* Excerpted text:
______

HarperDB: More Than a Database

I recently had a very interesting conversation on our podcast with Ron Lewis, the Director of Innovation and Engineering at Lumen Technologies. Ron brought up the notion that HarperDB is more than just a database, and for certain users or projects, HarperDB is not serving as a database at all. How can this be possible?

Database, Explained

Well, what really is a database? Wikipedia states that, “In computing, a database is an organized collection of data stored and accessed electronically from a computer system.” Another site simply states that “A database is a systematic collection of data. They support electronic storage and manipulation of data. Databases make data management easy.”

So at its core, yes, HarperDB is certainly a database and can fulfill this functionality (after all, that’s what the DB stands for). But it can do so much more. For example, there are many cases where organizations keep their existing database system(s) in place, and use HarperDB to extend their current functionality or for a different capability altogether. Especially when it comes to solving complex enterprise data management challenges, the answer rarely (if ever) comes down to this database vs. that database. There’s much more to it. There are many different moving parts related to capturing the right data, getting data to where it needs to be in a timely manner, analyzing and acting on that data, etc. This is really where HarperDB shines.

______

* Provided material:

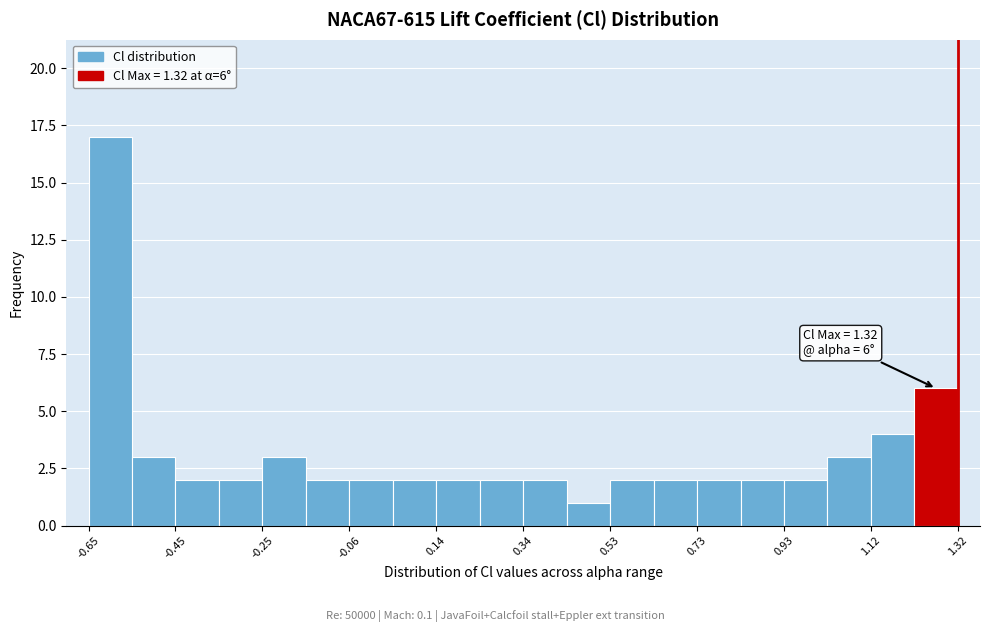

Which range on the x-axis has the tallest bar?

-0.64 to -0.54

______

* What this exercise asks:
#1 From the HarperDB article above, reproduce the passage word for word. Begin at the words "I recently had" and stop after "this be possible?".
#2 According to the HarperDB article, why does solving complex enterprise data management challenges rarely come down to choosing one database over another? Answer in one to three sentences.
#3 Decide whether each statement agrees with the HarperDB article, answering yes or no and quoting the deciding words: (a) Ron Lewis is the Director of Innovation and Engineering at Lumen Technologies. (b) Organizations must replace their existing database systems in order to use HarperDB. (c) The conversation with Ron Lewis took place at a conference.

* Task-by-task outputs:
#1
I recently had a very interesting conversation on our podcast with Ron Lewis, the Director of Innovation and Engineering at Lumen Technologies. Ron brought up the notion that HarperDB is more than just a database, and for certain users or projects, HarperDB is not serving as a database at all. How can this be possible?

#2 The article says there is much more to it than the database itself. Many moving parts are involved: capturing the right data, getting it to where it needs to be in a timely manner, and analyzing and acting on it.

#3
(a) Yes: "Ron Lewis, the Director of Innovation and Engineering at Lumen Technologies."
(b) No: "there are many cases where organizations keep their existing database system(s) in place, and use HarperDB to extend their current functionality or for a different capability altogether."
(c) No: "I recently had a very interesting conversation on our podcast with Ron Lewis."